Figure 4. TNFAIP8 and RAC1 in L. monocytogenes infection and cell death.

The levels of RAC1-GTP was determined by a PAK-GST pull down assay for control and TNFAIP8 knockdown Hepa1-6 cells stimulated with or without 50 ng/ml of TNFα for 5 minutes. Relative band intensities: 1, 1.5, 1.7, and 1.54 for Scr and SH1 with no treatment, and Scr and SH1 with TNFα treatment, respectively. (B) Control and TNFAIP8 knockdown Hepa1-6 cells were stimulated with 50 ng/ml of TNFα for 0, 2, 5, or 15 minutes.
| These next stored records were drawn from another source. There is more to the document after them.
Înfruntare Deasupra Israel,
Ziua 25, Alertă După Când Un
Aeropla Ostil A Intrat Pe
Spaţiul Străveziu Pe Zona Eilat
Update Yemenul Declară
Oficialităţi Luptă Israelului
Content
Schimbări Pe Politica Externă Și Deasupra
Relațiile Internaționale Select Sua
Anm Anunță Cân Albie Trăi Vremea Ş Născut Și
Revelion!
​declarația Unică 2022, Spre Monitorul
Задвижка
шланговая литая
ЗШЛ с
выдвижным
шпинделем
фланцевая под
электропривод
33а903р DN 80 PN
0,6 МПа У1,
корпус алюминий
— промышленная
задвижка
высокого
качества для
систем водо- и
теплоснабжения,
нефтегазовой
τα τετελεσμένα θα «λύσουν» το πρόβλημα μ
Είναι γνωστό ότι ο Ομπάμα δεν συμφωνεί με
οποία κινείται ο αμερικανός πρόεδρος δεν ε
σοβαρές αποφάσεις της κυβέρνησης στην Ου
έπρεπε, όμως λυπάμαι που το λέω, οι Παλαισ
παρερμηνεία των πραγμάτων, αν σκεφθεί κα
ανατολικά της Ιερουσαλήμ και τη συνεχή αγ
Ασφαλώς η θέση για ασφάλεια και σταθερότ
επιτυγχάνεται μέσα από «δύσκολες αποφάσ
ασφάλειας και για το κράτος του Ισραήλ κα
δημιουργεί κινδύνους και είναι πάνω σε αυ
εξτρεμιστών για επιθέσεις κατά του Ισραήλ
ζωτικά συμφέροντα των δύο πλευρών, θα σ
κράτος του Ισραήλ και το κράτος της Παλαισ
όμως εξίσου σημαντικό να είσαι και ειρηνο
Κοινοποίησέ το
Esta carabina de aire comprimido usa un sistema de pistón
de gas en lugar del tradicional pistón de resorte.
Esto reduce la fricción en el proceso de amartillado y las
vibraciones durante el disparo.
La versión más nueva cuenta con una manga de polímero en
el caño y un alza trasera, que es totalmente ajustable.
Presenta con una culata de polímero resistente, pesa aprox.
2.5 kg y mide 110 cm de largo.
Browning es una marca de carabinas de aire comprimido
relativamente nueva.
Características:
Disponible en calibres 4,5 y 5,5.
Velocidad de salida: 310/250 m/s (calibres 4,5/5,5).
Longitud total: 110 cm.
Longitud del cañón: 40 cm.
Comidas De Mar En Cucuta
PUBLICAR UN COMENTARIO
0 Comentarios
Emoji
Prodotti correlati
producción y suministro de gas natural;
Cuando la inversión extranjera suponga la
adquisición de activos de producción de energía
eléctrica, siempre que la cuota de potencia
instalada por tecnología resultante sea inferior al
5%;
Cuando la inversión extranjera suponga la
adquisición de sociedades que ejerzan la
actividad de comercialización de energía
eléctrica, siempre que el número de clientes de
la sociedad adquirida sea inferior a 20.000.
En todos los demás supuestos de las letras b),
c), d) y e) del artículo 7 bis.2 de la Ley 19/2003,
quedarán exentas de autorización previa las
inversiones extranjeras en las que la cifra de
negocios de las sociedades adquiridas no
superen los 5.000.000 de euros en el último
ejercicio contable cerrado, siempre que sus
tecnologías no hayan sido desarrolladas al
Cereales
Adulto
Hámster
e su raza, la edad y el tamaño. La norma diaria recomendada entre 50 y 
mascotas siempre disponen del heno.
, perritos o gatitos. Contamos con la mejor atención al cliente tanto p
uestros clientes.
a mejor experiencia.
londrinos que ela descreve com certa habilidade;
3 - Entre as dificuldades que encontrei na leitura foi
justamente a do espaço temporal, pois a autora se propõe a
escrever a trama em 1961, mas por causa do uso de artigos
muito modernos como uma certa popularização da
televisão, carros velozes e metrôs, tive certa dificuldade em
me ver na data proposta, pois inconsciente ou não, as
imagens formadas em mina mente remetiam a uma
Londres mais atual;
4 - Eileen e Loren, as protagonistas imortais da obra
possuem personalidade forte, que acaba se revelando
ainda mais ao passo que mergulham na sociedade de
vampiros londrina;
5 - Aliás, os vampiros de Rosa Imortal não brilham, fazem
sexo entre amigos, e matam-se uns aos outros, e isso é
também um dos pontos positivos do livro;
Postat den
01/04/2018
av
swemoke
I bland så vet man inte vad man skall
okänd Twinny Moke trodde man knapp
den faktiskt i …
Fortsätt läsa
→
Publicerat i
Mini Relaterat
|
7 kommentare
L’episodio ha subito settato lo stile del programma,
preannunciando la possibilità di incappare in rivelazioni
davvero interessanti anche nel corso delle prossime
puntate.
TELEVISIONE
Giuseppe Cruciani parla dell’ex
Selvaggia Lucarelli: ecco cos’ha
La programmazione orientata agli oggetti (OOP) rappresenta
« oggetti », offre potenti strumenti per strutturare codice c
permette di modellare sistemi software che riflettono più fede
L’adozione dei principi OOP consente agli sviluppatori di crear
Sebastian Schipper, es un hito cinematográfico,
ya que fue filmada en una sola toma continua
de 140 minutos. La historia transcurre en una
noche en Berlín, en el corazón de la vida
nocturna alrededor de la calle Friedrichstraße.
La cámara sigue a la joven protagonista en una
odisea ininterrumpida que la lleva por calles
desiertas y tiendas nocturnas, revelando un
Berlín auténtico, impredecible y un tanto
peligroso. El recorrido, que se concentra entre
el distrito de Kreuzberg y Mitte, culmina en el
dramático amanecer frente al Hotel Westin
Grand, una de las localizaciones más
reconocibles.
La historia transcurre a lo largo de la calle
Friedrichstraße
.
Lysates were fractionated into membrane [M] and cytoplasmic [C] portions, and TNFAIP8, RAC1, and actin were detected by Western blot. Relative band intensities: 1, 1.61, 2.86, 1.84, 1.72, 1.42, 1.91, and 2.04 for Scr with 0, 2, 5, and 15 minutes of TNFα treatment and SH1 with 0, 2, 5, and 15 minutes of TNFα treatment, respectively. Band intensities were determined by ImageJ software. (C) Control and TNFAIP8 knockdown Hepa1-6 cells were stained with phalloidin-FITC to quantify their total levels of F-actin by flow cytometry. (D) Control and TNFAIP8 knockdown Hepa1-6 cells were transiently transfected with pEGFP vectors containing either the EGFP cDNA alone [E], or EGFP plus RAC1-17N [R-] or RAC1-61L [R+] cDNAs. Cells were treated with 5 ng/ml of TNFα and 20 ng/ml of cycloheximide for 6 hours. EGFP positive cells were gated by flow cytometry and cell death was detected by Annexin V and 7-AAD staining. (E) Control and TNFAIP8 knowdown Hepa1-6 cells were infected with 50 MOI of L. monocytogenes for 1 hour with or without RAC1 inhibitor II [RI] Z62954982 at 100 μM. Cells were washed and then treated with 150 μg/ml Gentamycin for 30 minutes to kill extracellular bacteria before being lysed to release the intracellular bacteria. The results are representative of at least two independent experiments. * P < 0.05; ** P < 0.01; *** P < 0.001.